1.21 Using cv.glm from boot

  • Note: If one does not use the K argument for the number of folds, gv.glm will compute LOOCV.
library(boot)
glm.fit <- glm(y ~ poly(x, 2, raw = TRUE), data = DF)
cv.err <- cv.glm(data = DF, glmfit = glm.fit)$delta[1]
cv.err
[1] 0.2682352

1.22 Your Turn

  • Compute \(\textrm{CV}_n\) for modf using cv.glm. Recall that modf was created from regressing hwfat onto abs and triceps.
# Your Code Here
glm.fit <- glm(hwfat ~ abs + triceps, data = HSWRESTLER)
#
#

1.23 Your Turn

  • Create a graph similar to the left side of Figure 5.4 on page 180 of James et al. (2013).
# Your Code Here
plot(1:10, type ="n", xlab = "Degree of Polynomial", ylim = c(16, 26), 
     ylab = "Mean Squared Prediction Error") 

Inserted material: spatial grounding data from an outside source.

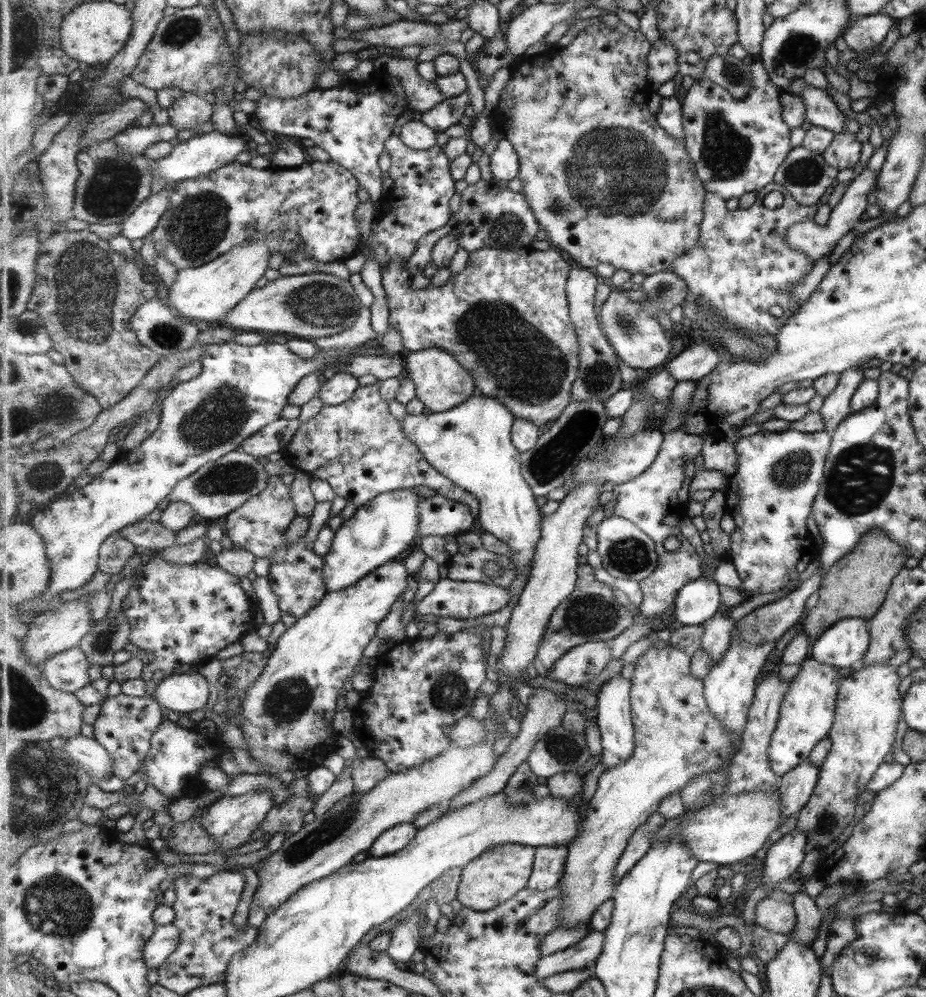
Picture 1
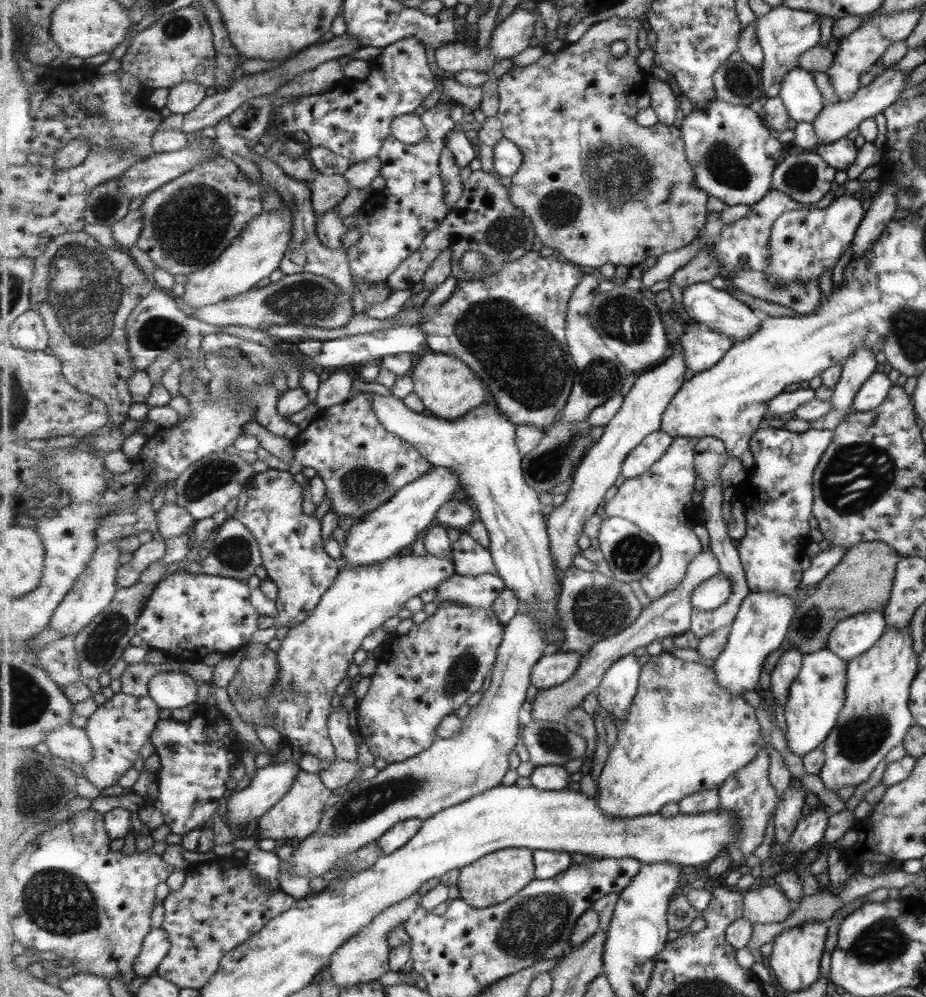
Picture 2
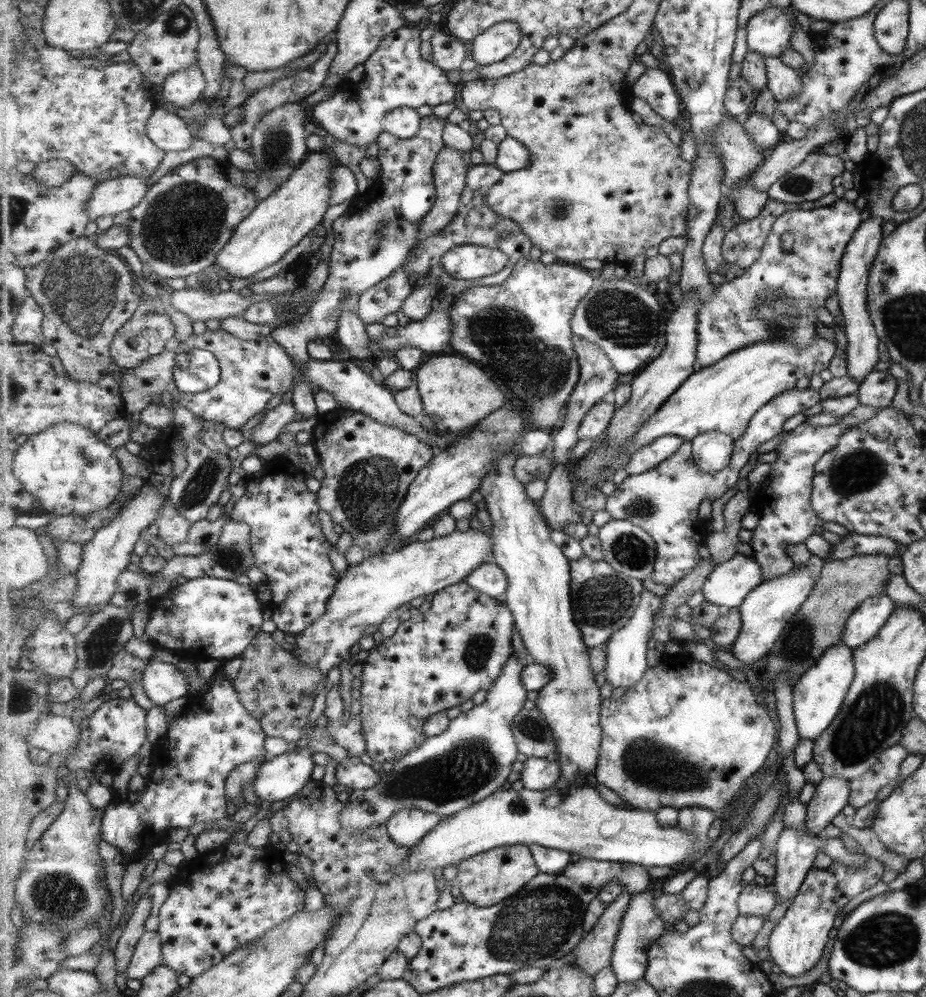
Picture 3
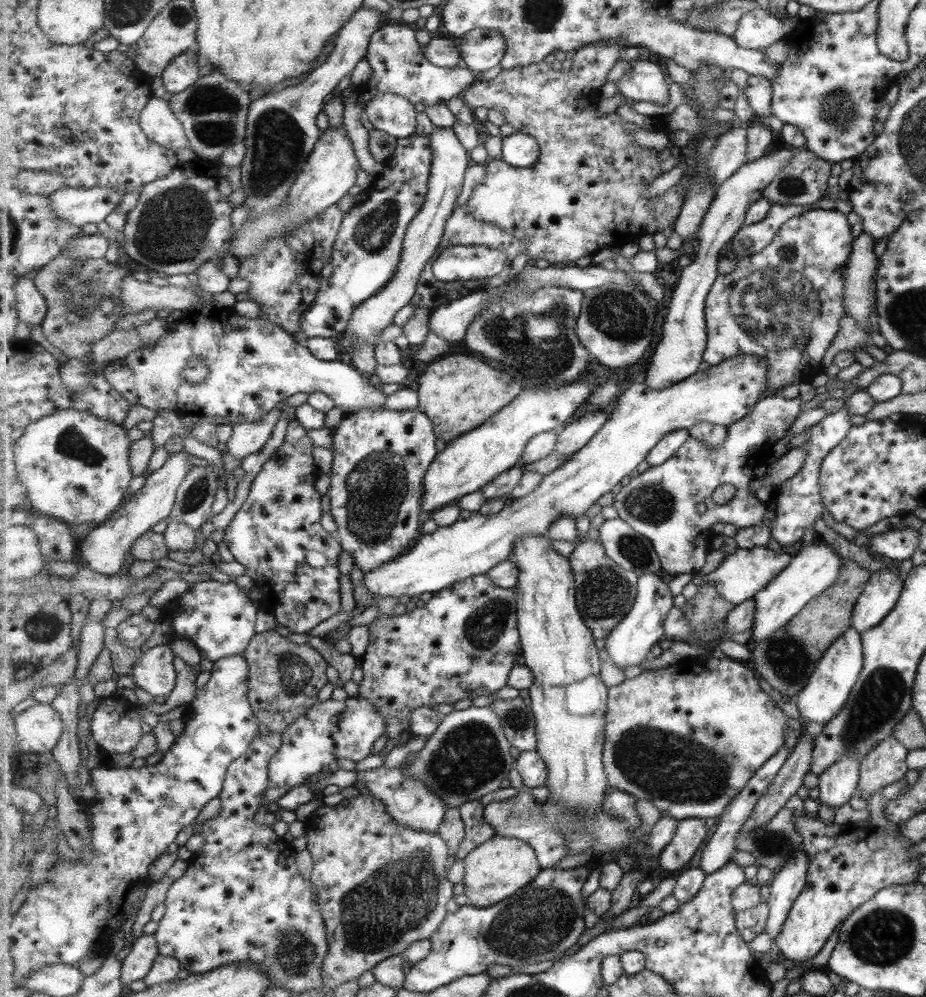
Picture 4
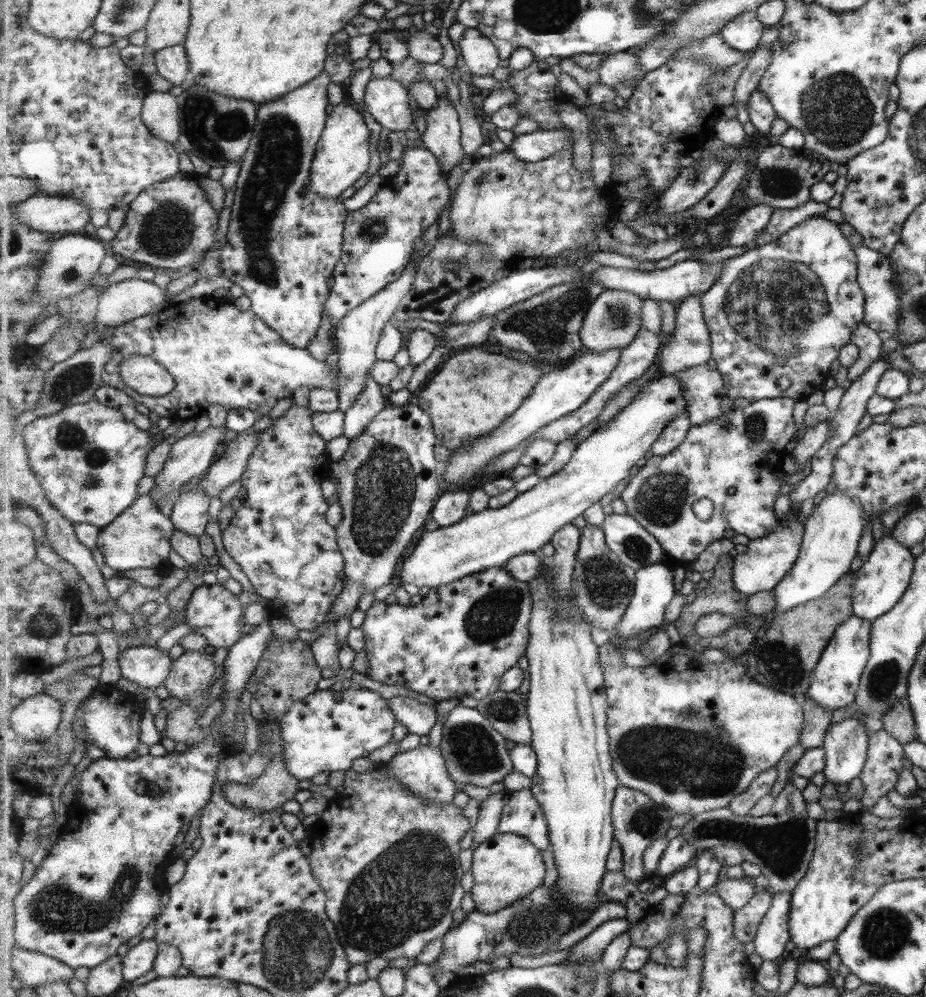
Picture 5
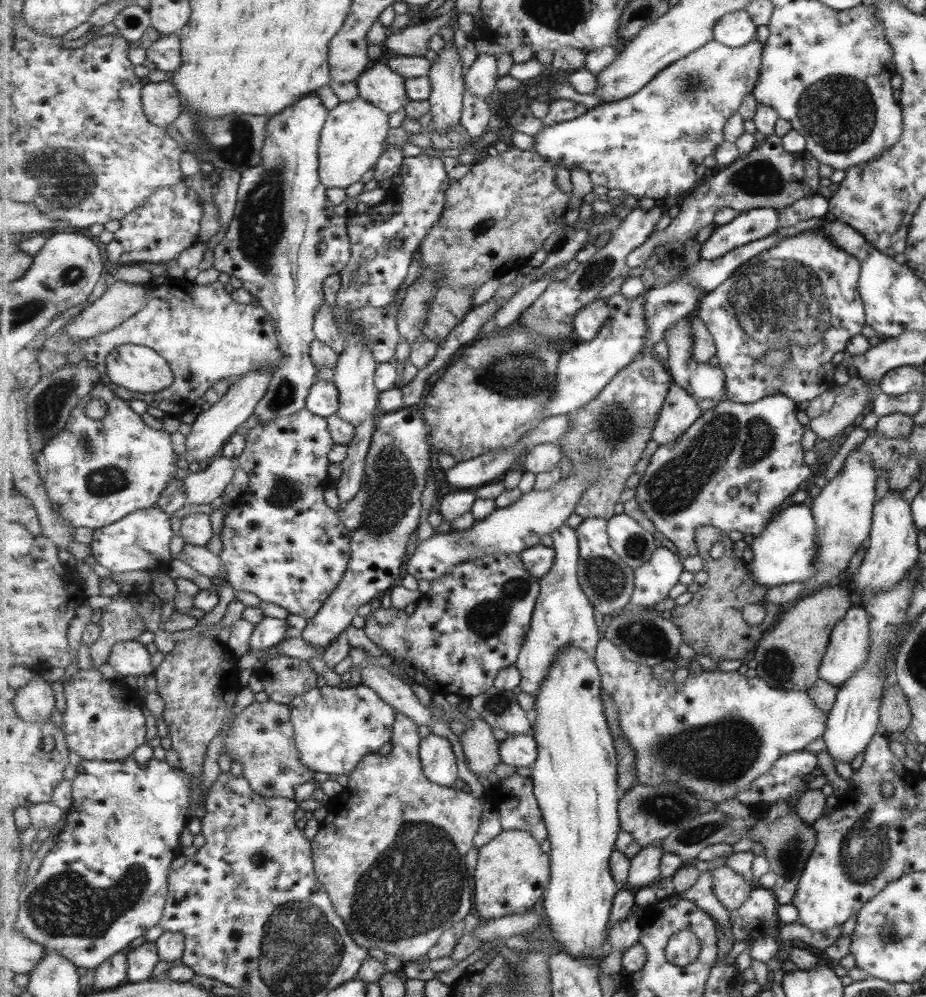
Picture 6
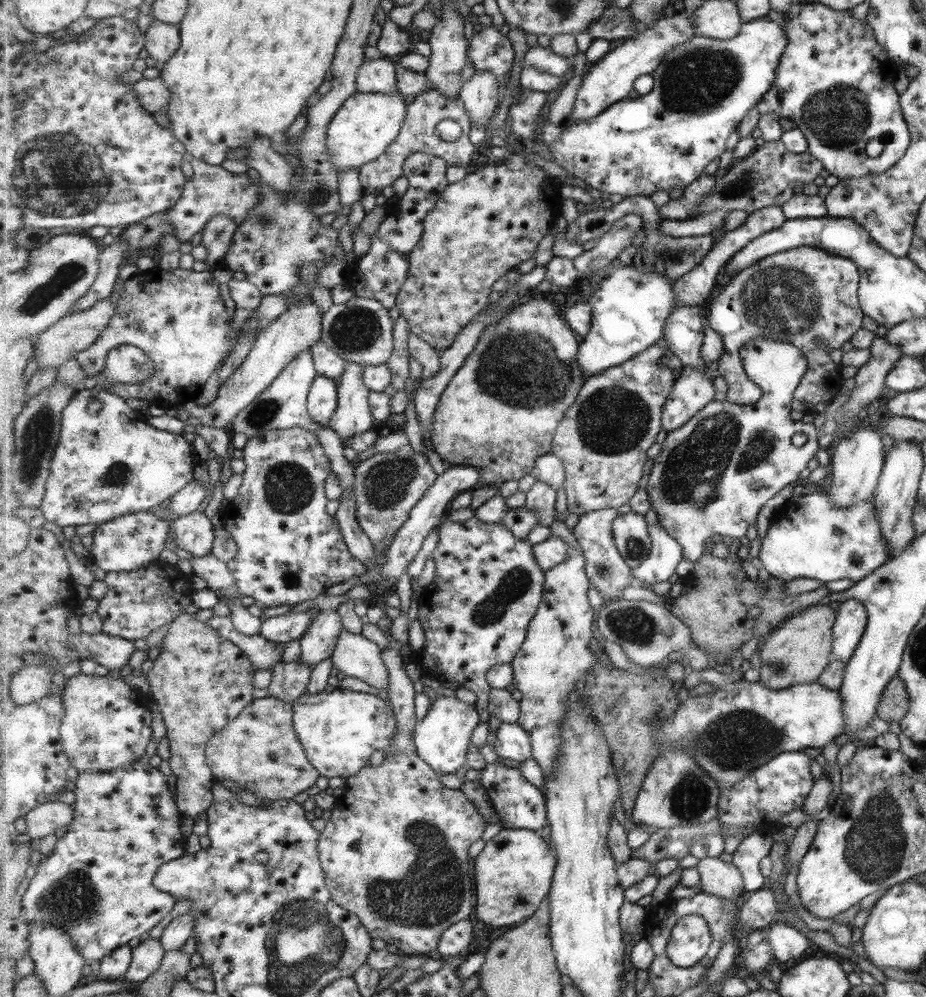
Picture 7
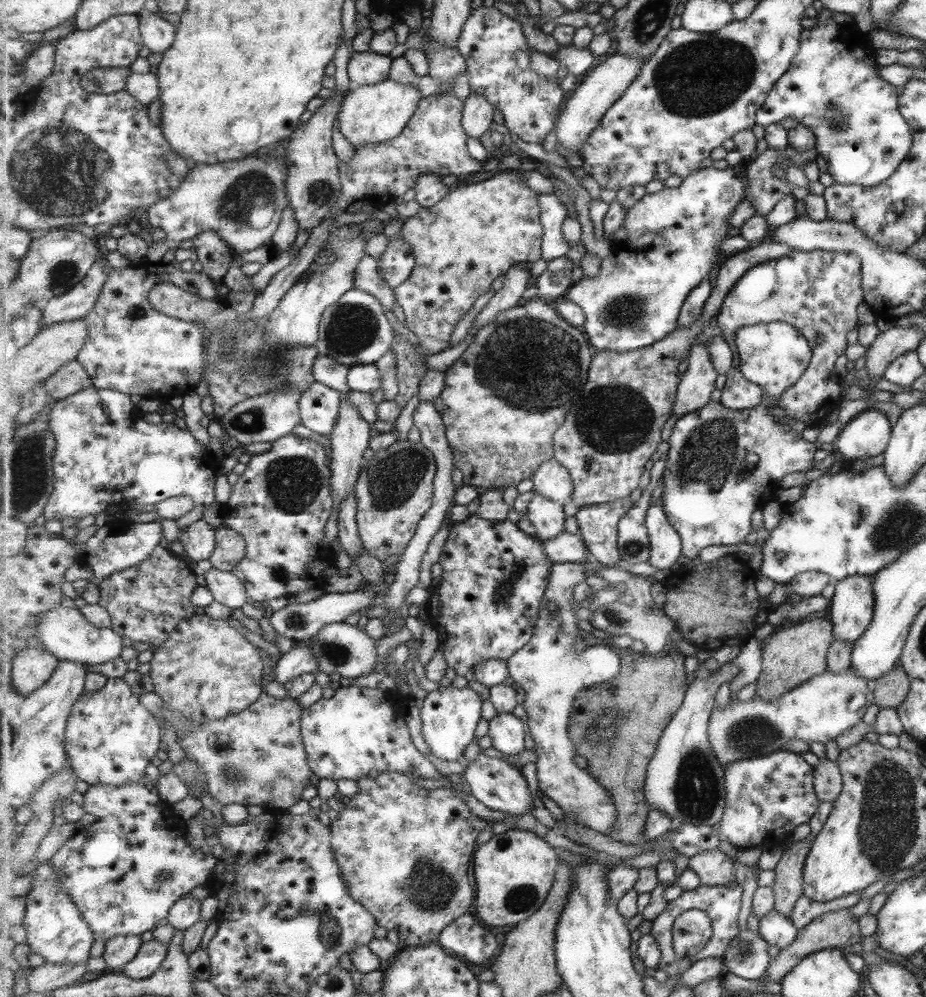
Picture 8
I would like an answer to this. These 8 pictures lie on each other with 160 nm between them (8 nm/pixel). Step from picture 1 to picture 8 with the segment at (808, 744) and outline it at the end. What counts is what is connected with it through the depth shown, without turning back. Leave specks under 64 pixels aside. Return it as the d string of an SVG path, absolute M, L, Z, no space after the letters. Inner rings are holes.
M872 575L848 576L834 582L829 607L832 636L841 642L855 643L872 623Z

k <- nrow(Auto) # number of folds
MSPE <- numeric(k)
cv <- numeric(10)
#
#
#
#
#
#
#
#
#
#
#
#

Using the short cut formula:

# Your Code Here
plot(1:10, type ="n", xlab = "Degree of Polynomial", ylim = c(16, 26), 
     ylab = "Mean Squared Prediction Error")

cv <- numeric(10)
#
#
#
#
#
#
#

References

James, Gareth, Daniela Witten, Trevor Hastie, and Robert Tibshirani, eds. 2013. An Introduction to Statistical Learning: With Applications in R. Springer Texts in Statistics 103. New York: Springer.
Ugarte, María Dolores, Ana F. Militino, and Alan T. Arnholt. 2016. Probability and Statistics with R. Second edition. Boca Raton: CRC Press, Taylor & Francis Group.